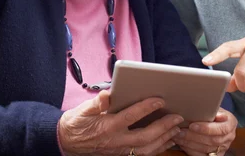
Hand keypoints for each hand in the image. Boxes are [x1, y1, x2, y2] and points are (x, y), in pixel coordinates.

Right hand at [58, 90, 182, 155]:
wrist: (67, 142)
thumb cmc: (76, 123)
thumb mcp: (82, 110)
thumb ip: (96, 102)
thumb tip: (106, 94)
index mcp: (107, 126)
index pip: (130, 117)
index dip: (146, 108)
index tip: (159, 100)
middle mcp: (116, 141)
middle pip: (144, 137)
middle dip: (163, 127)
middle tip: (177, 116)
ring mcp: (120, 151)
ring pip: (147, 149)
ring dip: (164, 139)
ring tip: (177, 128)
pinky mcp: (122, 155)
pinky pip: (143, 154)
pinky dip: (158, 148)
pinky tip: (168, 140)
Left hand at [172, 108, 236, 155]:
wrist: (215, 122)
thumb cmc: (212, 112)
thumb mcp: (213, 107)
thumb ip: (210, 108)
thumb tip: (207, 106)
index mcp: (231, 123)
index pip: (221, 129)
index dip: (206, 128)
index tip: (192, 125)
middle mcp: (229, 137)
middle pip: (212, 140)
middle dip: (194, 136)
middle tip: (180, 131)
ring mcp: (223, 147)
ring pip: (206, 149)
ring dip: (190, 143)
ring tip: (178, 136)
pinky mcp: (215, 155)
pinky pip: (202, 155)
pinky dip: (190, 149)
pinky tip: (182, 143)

...

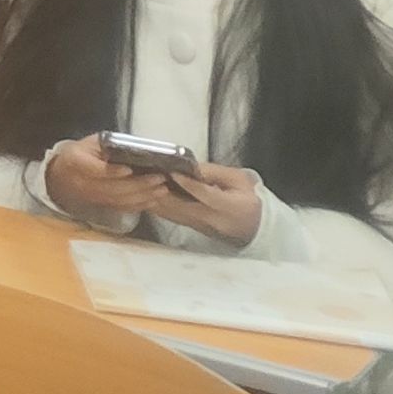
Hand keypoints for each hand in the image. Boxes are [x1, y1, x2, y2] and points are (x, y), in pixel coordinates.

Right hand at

==

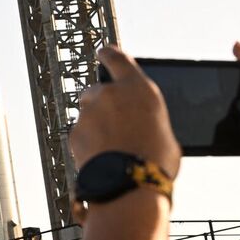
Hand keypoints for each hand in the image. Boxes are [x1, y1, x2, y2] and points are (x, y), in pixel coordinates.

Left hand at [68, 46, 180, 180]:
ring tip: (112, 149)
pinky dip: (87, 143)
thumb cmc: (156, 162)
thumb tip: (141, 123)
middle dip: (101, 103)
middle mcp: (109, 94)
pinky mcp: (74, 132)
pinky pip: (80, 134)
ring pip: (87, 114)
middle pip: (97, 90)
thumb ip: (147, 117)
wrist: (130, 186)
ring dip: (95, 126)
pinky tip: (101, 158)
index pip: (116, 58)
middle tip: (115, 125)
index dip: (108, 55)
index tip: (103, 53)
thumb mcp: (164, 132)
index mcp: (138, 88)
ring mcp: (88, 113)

• About this task
Lines holding the word "pinky" in the entries above are the ones to pull out. Copy them all.

• Reply to the exercise
pinky mcp: (122, 155)
pinky pip: (143, 154)
pinky dip: (158, 148)
pinky tip: (168, 140)
pinky mcp: (215, 155)
pinky pip: (202, 155)
pinky dip: (190, 149)
pinky tip: (182, 143)
pinky dip: (87, 143)
pinky mcp: (74, 132)
pinky pip: (80, 134)
pinky tip: (101, 158)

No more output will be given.